Readers less knowledgeable on the details of the Iran talks would get the impression that this is (1) news, and (2) an act of insolent defiance on Iran’s part. In reality, it is not news because Iran never said it would be dismantling its nuclear facilities and, I could be wrong about this but, I don’t remember any Western negotiator suggesting that was one of the P5+1’s demands. Rather than defiance, furthermore, Iran’s refusal to “scrap” its nuclear facilities lies completely within its rights and privileges as afforded to it by the NPT.
Iran insists it is not interested in producing nuclear weapons but the six powers want Tehran to back its words with concessions. They seek an agreement that will leave Iran with little capacity to quickly ramp up its nuclear program into weapons-making mode with enriched uranium or plutonium, which can used for the fissile core of a missile.
For that, they say Iran needs to dismantle or store most of its 20,000 uranium enriching centrifuges, including some of those not yet working. They also demand that an Iranian reactor now being built be either scrapped or converted from a heavy-water setup to a light-water facility that makes less plutonium.
As part of the 6-month interim deal, Iran has already made major concessions on its nuclear enrichment program in terms of the rate at which they enrich, and to what concentration, and the frequency of international inspections (virtually every day). The Arak reactor has been one of those red herrings that hawks point out as proof of Iranian aims to someday shoot for the bomb.
But as Reuters pointed out back in November, in order to extract the plutonium from Arak, “Iran would also need to build a reprocessing plant,” which “it has no declared plans to do.” In addition, Arak construction is not scheduled to be completed until late 2014. Following that, Iran would have to construct a whole new reprocessing plant if the Arak reactor were to be an actual proliferation threat, something that would take several years.

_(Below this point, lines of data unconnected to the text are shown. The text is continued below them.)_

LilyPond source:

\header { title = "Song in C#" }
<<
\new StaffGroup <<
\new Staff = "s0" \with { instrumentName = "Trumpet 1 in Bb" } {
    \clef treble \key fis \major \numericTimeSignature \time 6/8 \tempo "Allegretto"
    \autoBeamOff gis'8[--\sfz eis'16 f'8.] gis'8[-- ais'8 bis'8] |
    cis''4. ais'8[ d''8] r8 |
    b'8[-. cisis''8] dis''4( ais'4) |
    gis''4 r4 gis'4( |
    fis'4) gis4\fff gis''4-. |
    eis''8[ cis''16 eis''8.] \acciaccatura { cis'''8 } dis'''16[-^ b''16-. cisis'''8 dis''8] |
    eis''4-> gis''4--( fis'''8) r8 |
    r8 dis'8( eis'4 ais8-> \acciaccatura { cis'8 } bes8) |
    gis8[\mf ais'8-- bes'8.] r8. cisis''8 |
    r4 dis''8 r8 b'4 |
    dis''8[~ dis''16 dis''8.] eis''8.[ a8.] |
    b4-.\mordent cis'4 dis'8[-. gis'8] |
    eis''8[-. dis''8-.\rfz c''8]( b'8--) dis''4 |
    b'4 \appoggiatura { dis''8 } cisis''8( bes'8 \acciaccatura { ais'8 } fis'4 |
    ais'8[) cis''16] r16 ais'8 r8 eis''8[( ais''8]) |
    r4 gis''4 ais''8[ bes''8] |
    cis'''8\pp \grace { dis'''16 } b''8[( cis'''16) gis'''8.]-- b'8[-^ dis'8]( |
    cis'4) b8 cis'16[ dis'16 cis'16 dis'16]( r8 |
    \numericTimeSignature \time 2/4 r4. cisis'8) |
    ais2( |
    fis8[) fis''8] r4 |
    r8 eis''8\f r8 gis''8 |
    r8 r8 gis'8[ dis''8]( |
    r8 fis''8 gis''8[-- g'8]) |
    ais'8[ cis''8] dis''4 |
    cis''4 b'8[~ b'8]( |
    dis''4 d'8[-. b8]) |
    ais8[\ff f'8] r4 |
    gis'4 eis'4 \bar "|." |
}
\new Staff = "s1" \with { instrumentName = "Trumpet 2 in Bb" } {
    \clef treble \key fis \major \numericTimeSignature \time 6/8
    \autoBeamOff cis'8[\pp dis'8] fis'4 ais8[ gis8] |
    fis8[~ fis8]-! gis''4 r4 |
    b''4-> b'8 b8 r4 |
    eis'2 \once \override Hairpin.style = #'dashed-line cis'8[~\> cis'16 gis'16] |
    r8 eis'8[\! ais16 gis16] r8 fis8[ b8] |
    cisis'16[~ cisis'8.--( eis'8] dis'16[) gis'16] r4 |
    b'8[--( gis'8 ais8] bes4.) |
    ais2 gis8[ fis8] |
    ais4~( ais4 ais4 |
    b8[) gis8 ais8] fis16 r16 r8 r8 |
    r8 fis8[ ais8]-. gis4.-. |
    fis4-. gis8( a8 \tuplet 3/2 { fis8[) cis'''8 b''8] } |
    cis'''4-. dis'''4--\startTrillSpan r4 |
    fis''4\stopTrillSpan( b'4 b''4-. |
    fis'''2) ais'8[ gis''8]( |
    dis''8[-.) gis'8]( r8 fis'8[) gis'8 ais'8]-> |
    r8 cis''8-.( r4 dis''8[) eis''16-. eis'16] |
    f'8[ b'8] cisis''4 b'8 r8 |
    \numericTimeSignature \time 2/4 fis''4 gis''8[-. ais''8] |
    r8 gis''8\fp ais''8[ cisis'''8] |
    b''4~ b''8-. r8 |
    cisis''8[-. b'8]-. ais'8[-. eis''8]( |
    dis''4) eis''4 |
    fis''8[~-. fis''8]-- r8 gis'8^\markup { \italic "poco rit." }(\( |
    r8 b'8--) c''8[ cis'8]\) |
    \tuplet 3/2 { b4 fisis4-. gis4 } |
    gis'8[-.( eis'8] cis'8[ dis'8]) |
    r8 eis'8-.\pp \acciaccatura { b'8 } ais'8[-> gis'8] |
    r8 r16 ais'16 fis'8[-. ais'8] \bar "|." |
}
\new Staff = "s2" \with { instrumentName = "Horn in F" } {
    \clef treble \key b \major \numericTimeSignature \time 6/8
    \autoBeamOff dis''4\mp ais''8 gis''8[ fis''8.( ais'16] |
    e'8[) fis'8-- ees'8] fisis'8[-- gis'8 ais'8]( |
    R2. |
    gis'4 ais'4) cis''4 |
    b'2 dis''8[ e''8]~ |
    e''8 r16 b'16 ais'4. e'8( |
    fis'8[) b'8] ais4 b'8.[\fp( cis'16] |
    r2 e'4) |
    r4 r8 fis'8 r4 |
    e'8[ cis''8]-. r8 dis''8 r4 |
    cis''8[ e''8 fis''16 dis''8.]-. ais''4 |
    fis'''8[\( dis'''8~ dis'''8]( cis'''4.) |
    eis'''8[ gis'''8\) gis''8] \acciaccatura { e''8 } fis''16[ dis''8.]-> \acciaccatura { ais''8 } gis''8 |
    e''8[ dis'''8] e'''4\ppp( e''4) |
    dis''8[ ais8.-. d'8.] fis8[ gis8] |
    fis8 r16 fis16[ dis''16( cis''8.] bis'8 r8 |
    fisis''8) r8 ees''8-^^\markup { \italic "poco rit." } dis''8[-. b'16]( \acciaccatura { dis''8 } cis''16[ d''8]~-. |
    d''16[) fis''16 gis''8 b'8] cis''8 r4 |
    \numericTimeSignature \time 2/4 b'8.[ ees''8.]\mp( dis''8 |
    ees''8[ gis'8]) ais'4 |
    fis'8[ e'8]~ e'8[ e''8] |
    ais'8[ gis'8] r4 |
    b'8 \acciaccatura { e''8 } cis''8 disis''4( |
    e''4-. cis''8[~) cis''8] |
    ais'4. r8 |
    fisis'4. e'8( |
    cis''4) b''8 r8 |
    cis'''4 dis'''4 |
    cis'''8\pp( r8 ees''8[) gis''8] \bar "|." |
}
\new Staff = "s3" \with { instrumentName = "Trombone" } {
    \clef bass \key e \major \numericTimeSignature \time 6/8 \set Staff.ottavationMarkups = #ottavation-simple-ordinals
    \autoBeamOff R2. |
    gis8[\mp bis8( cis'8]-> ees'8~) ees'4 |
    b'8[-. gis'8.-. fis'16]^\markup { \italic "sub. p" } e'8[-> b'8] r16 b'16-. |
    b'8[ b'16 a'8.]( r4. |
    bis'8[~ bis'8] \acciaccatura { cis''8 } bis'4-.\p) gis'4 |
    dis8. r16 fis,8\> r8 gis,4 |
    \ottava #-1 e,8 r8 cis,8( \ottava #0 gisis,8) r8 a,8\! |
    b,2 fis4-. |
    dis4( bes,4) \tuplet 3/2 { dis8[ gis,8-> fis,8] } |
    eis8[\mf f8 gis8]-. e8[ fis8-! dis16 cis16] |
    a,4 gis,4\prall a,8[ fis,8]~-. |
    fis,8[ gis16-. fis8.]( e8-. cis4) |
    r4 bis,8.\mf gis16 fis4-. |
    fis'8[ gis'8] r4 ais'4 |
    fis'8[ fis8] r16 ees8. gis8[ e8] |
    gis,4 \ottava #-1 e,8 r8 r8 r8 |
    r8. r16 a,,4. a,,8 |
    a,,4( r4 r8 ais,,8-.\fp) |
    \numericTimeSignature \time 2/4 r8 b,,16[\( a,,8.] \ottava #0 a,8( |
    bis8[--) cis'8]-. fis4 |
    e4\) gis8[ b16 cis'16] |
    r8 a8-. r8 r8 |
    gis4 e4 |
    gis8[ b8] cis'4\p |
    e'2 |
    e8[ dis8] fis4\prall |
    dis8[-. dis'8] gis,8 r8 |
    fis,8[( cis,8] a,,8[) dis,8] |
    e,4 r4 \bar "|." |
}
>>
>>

In the article’s next segment, Jahn presents an obvious lie as a reported fact: “Iran is desperate to shed nearly a decade of increasingly strict sanctions on its oil industry and its financial sector but is fiercely opposed to any major scaling back of its nuclear infrastructure.”
Has Jahn been asleep? Has he gone all Rip Van Winkle on us? How has he missed the fact that the new Iranian government, under Hassan Rouhani, deliberately initiated intense international negotiations based on making a compromise on its nuclear program to assuage international concern over its intentions and then made major concessions in a 6-month interim deal? Is this really the behavior of a government “fiercely opposed to any” compromise on its nuclear infrastructure?
As Jessica Tuchman Matthews of the Carnegie Endowment for International Peace recently wrote, to believe Iran is determined only to expand and intensify its nuclear program, “one would have to be able to explain why Rouhani, if his intention were to cheat, would sign a deal that focuses the world’s attention on Iran’s nuclear behavior and imposes unprecedented inspections and monitoring.”
“What would be the logic in that?” she asks. “Iran has inched forward successfully for years. Why invite severe retribution by making an explicit deal with the world’s major powers and then violating it?”
This isn’t Jahn’s first rodeo. He has been producing consistently bad reporting on Iran for years. His most recent hackery involved the leaking of a scary diagram that was intended to, but did not, prove that Iran has a covert nuclear weapons program.
Commentary like Jahn’s is the kind that demands absolute capitulation from Iran, or else. As former Carter national security adviser Zbigniew Brzezinski said recently on MSNBC, the arguments against the nuclear talks are “essentially designed to either humiliate [Iran] or to drive them into negativism so that then we are forced to act militarily.”